Anne ve babalar, çocuklarda uyku apnesi olduğunu nasıl anlayabilirler?
Bu sorunun en basit cevabı, uykuda çocuklarını horlarken görmektir. Bu tanıyı koymak için çocuğun sadece bir defa horlaması yeterli midir? Tabii ki yeterli değildir, bu tanıyı koymak için çocuğun hasta değilken bile haftada en az 3 gece horlaması veya apne ataklarının olması gerekmektedir.
Çocuklarda horlama ve uyku apnesinin başka bulguları nelerdir ?
Ağzı açık uyuma, uykudan sıçrayarak uyanma, uyku düzeninin bozulması, gündüz uyuklamaları, uykuda terleyerek çırpınarak uyanma, okul başarısının düşmesi ve konsantrasyon güçlüğü gibi birçok bulguyla kendini gösterebilir.
Horlama ve uyku apnesinin çocuğunuz için önemi nedir?
Horlaması ve uyku apnesi olan çocuklar, geceleri kaliteli uyku uyuyamadığı için, okul başarısı düşer ve konsantrasyon güçlüğü yaşar, gündüzleri uyuklar, huzursuzlaşır, davranışları değişir, anlama güçlüğü yaşar, dikkat eksikliği ve hiperaktiviteye yol açabilir, gece altını ıslatabilir.
Uyku apnesi ve horlama hangi çocuklarda daha sık görülür, risk faktörleri nelerdir?
Geniz eti ve bademciklerin büyük olması, konka dediğimiz burun etlerinin büyük olması, allerjik rinit, burun içi polipleri veya kitleleri, çene yapısının geride olması, doğumsal anomaliler, dil yapısının büyük olması (hipotirodide ve Down Sendromunda sıklıkla görülür), hava yolu darlığı (stenoz), doğumsal glikojen veya lipid depo hastalıkları ve obezite başlıca risk faktörleridir .

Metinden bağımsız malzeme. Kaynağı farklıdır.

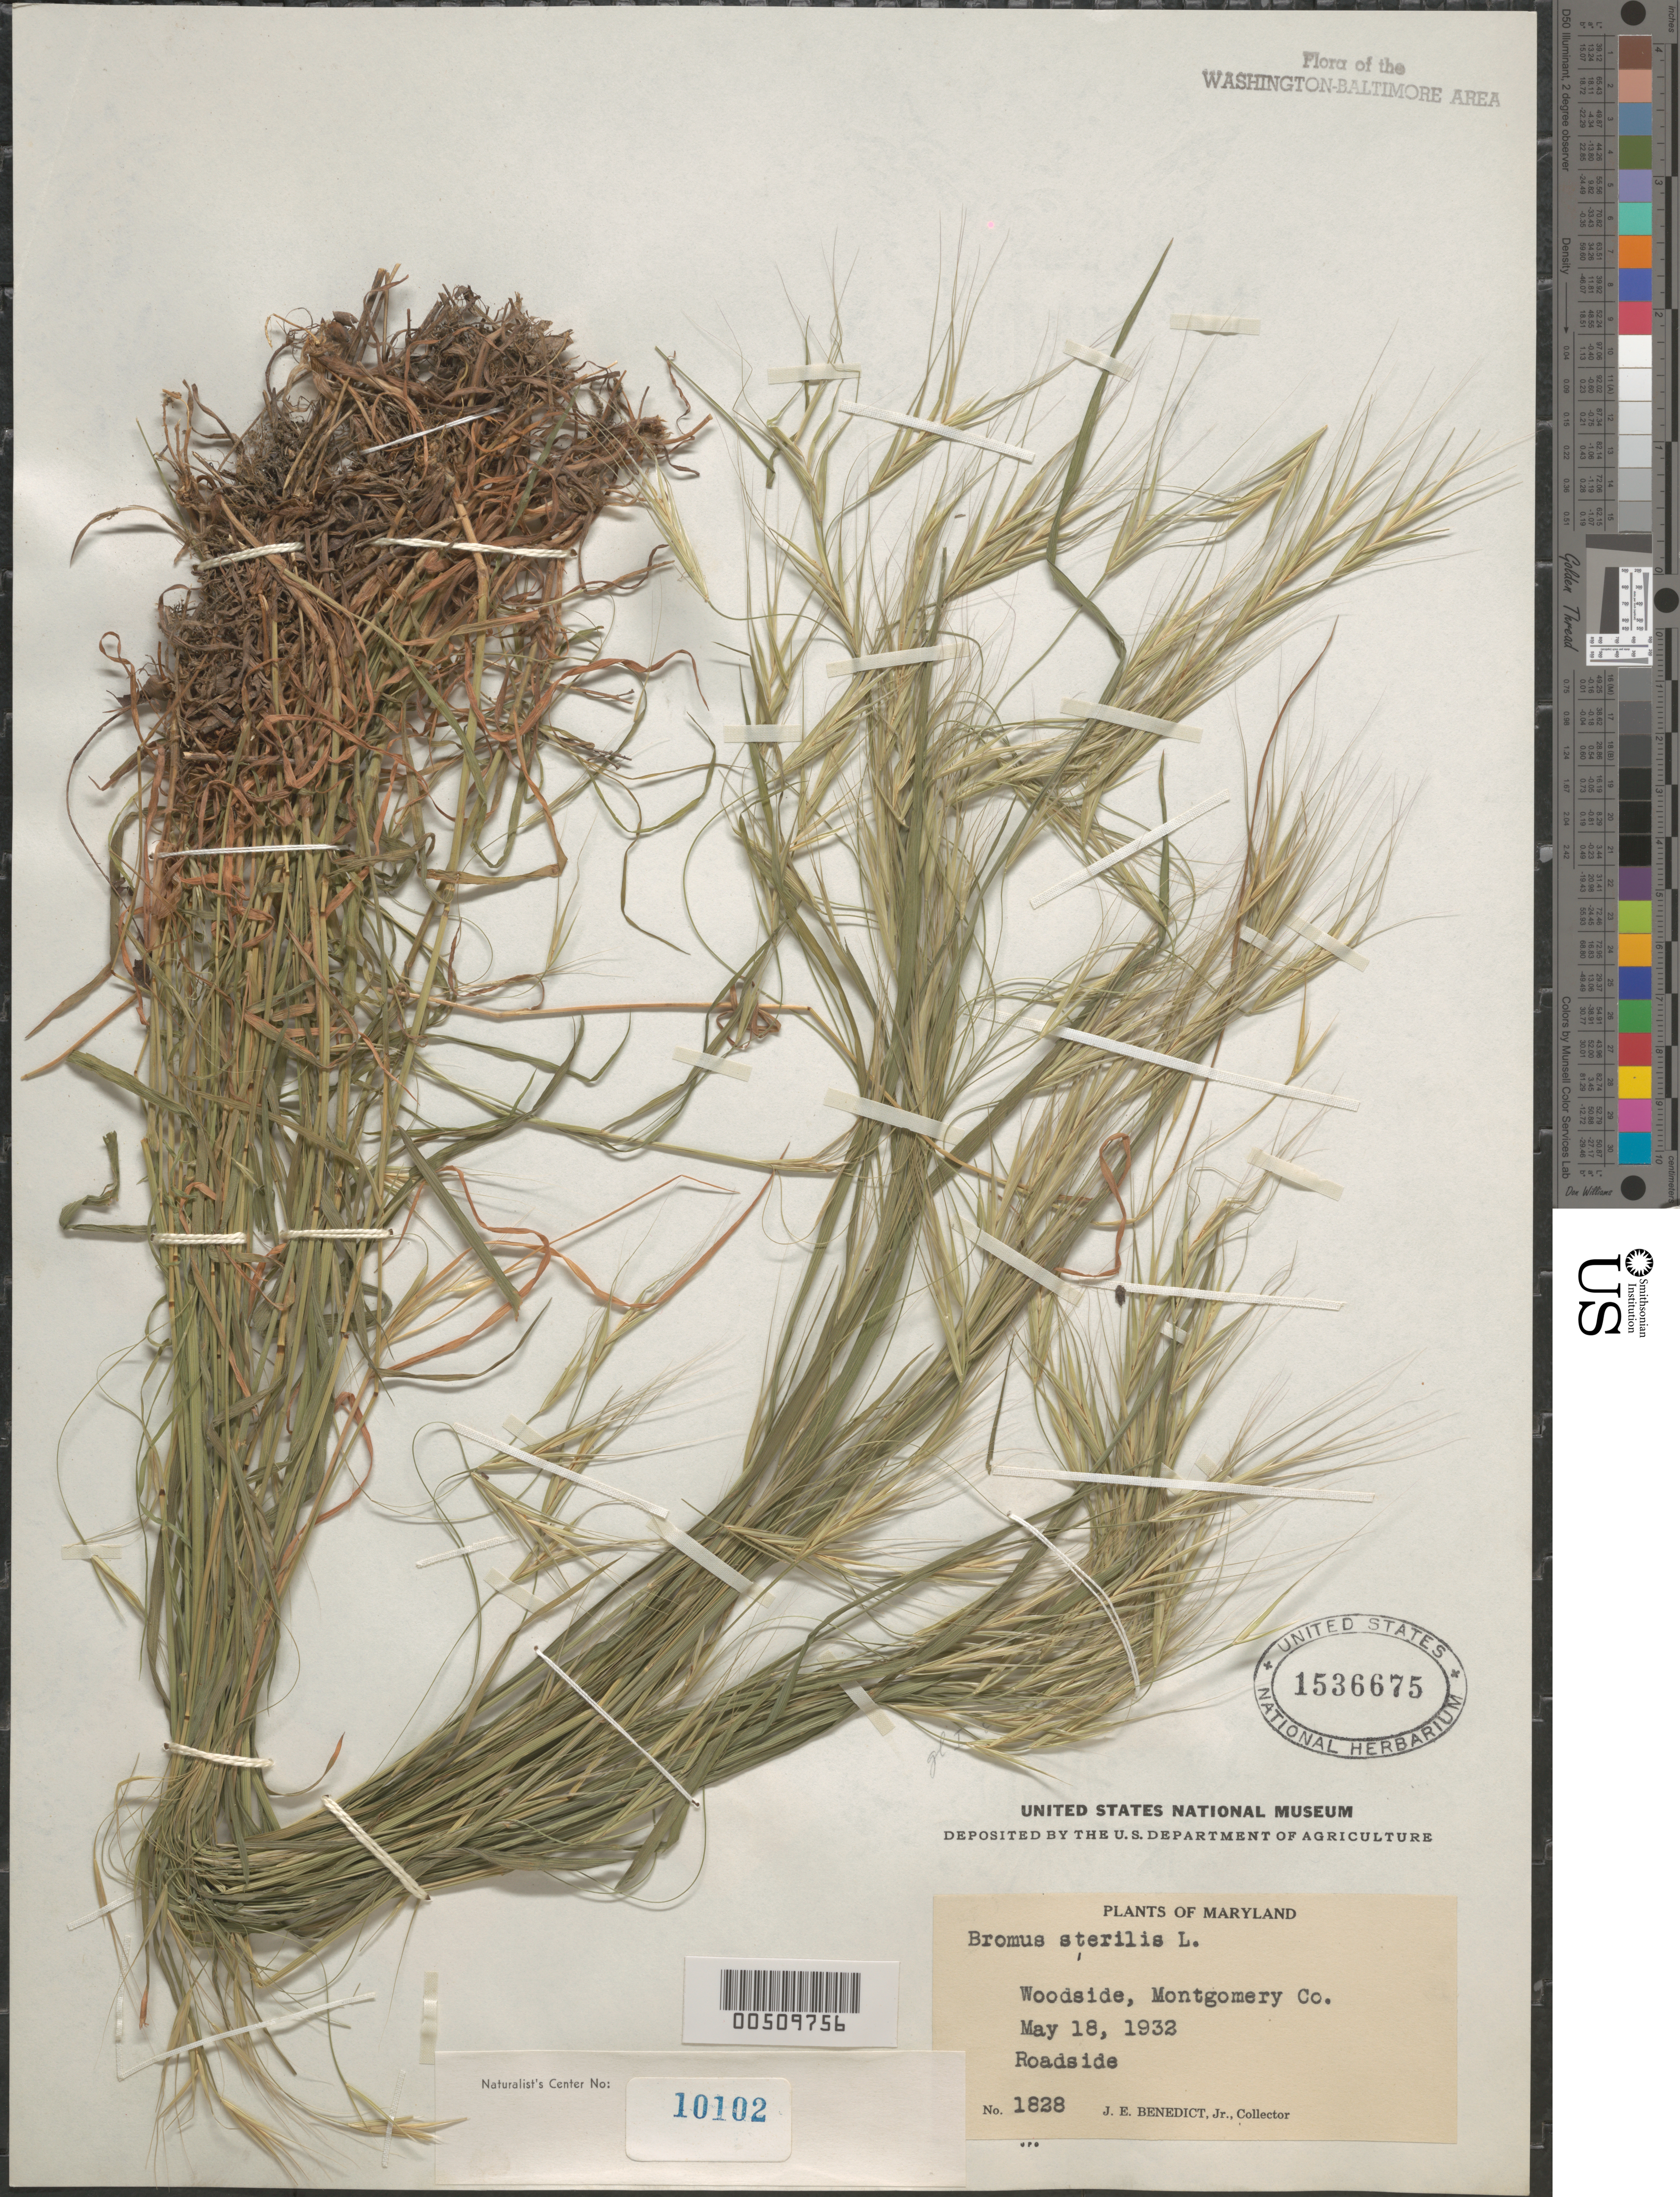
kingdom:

Çocuklarda horlama ve uyku apnesinin tanısı nasıl konulur?
Öncelikle ailelerin gözlemleri bizim için önemlidir. sonra ayrıntılı bir kulak burun boğaz muayenesi yapılır, endoskopla geniz eti varlığı kontrol edilir, burun içinde olabilecek diğer hastalıklar, bademcik büyüklüğü, dil yapısı, çene yapısı kontrol edilir. İhtiyaç halinde baş ve boyun iskelet yapısını ortaya koymak için filmler çekilebilir.
Ailelerin uyku esnasında çocuğun horlamasını veya apnesini gösteren video kaydı yine KBB hekimleri için önemlidir.

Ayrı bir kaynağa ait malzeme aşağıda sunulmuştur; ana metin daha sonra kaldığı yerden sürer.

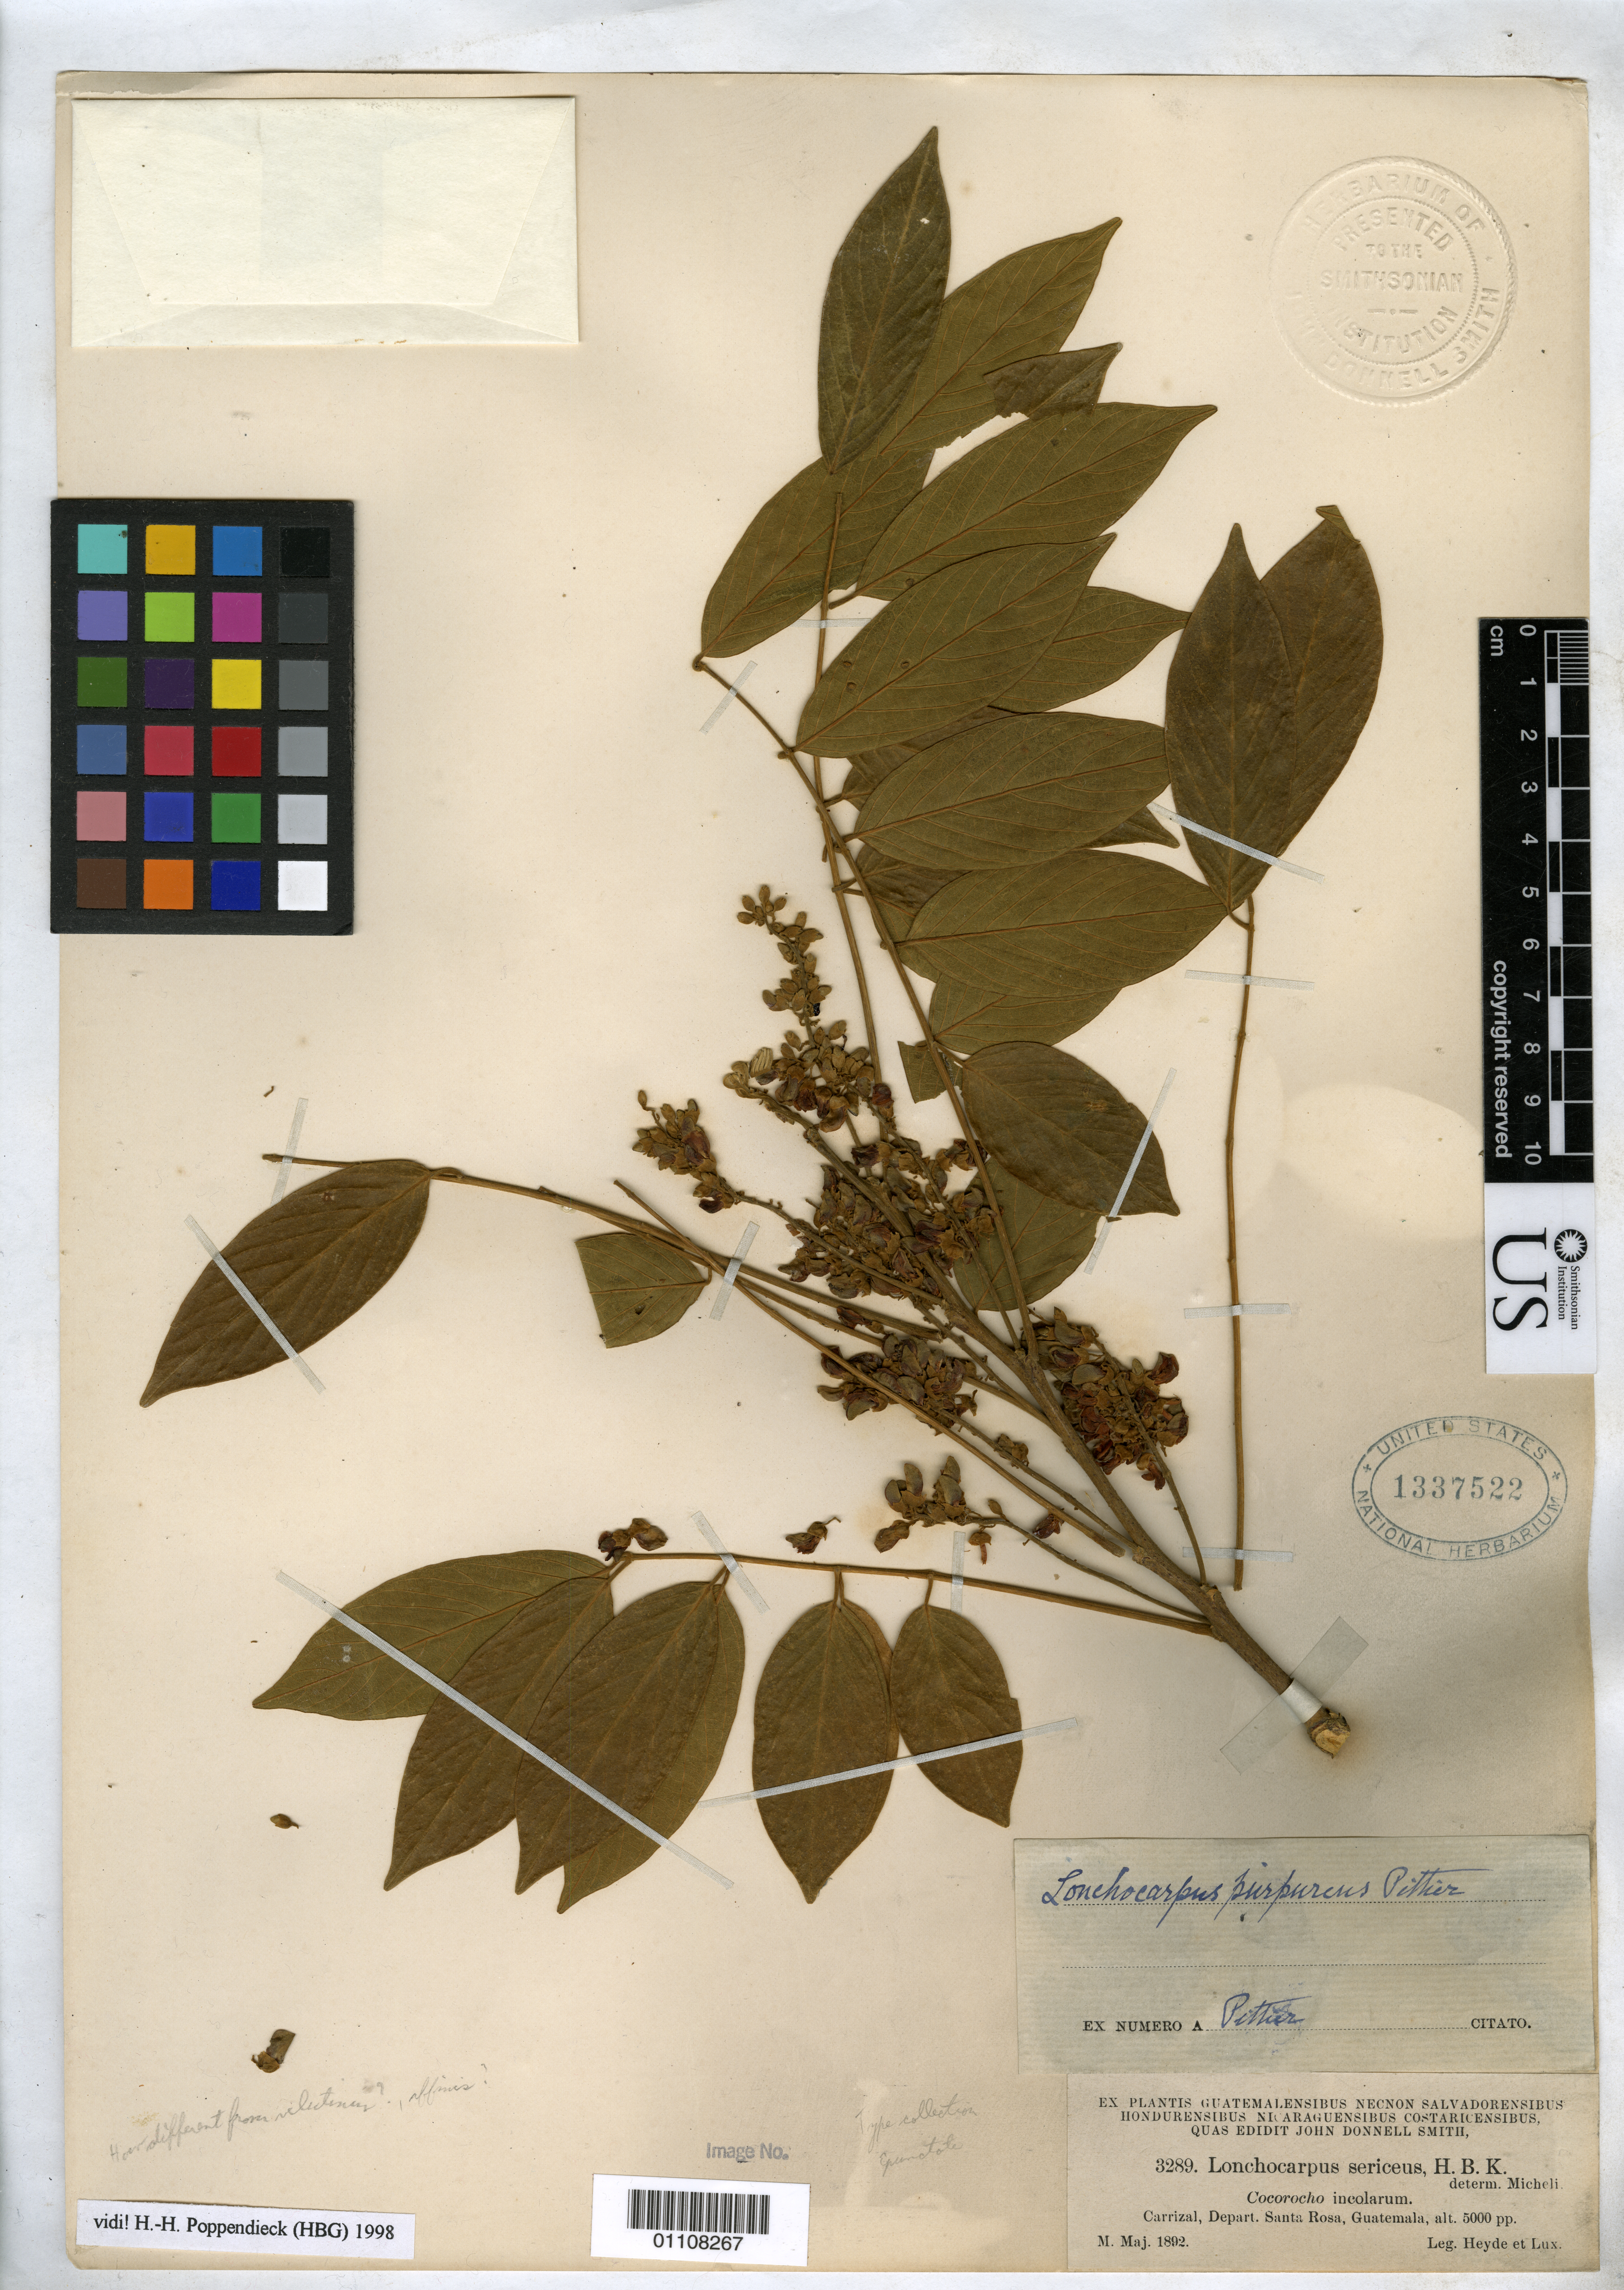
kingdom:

Bütün bunlara rağmen uyku apnesinin kesin tanısı polisomnografi dediğimiz uyku testi ile konulur. Ama günümüz koşullarında bir çocuğu onlarca elektroda bağlayıp bir gece boyunca yabancı bir yerde uyutmak açıkçası hem ailesi için hem de çocuk için zor bir durumdur. Her ne kadar uyku testini gelip çocuğun kendi evinde yapan çeşitli firmalar olsa da halen pediatrik uyku apnesinde uyku testi günlük pratiğimize maalesef girememiştir.
Polisomnografi dediğimiz uyku testini yaptırmadan çocuklarda uyku apnesi tanısı konulamaz mı?
Altın standart tanısı uyku testi de olsa tabii ki konulabilir. Çocuklarda horlama ve uyku apnesi oldukça iç içe geçmiş bir kavramlardır. Ortalama olarak, saatte bir defa bile solunumun 10 sn durması veya solunum şiddetinin azalması çocuklarda uyku apnesi tanısı için yeterlidir.
Çocuklarda uyku apnesinin tedavisi nedir?
American Academy of Pediatrics'in (Amerikan Çocuk Hastalıkları Akademisi) ve American Academy of Sleep Medicine'nın (Amerikan Uyku Tıbbı Akademisi) istatiski verilerine göre bademcik ve geniz eti ameliyatı olan çocuklarda horlama ve uyku apnesi, yüzde doksana varan oranlarda iyileşmektedir ve bu iki kuruluş da özellikle geniz eti ve bademciği büyük olan çocuklarda ilk basamak tedavinin bademcik ve geniz eti ameliyatı olduğunu tavsiye etmektedir.
Sık karşılaştığımız bir soru: Biz sadece geniz etini aldırsak bademciklerini aldırmasak olmaz mı?
Bu sorunun iki nedeni var. bunlardan ilki bademciklerin üst hava yolunun bekçisi olduğu ve alınması u enfeksiyonun boğazı geçip direk olarak akciğerlere ineceği efsanesidir. Bu bilimsel olarak kanıtlanmış bir durum değildir.
İkincisi bademcik ameliyatının geniz eti ameliyatına göre daha ağrılı olmasıdır. Bademcik ameliyatlarında, klasik soğuk bıçak dediğimiz yöntemi artık çok tercih etmiyoruz, daha teknolojik cihazlar kullanıyoruz, böylece hem ameliyat süresi kısalmaktadır, hem ameliyat esnasında daha az kanama meydana gelmektedir, hem de ameliyat sonrası ağrı biraz daha kabullenebilir boyutta olmaktadır.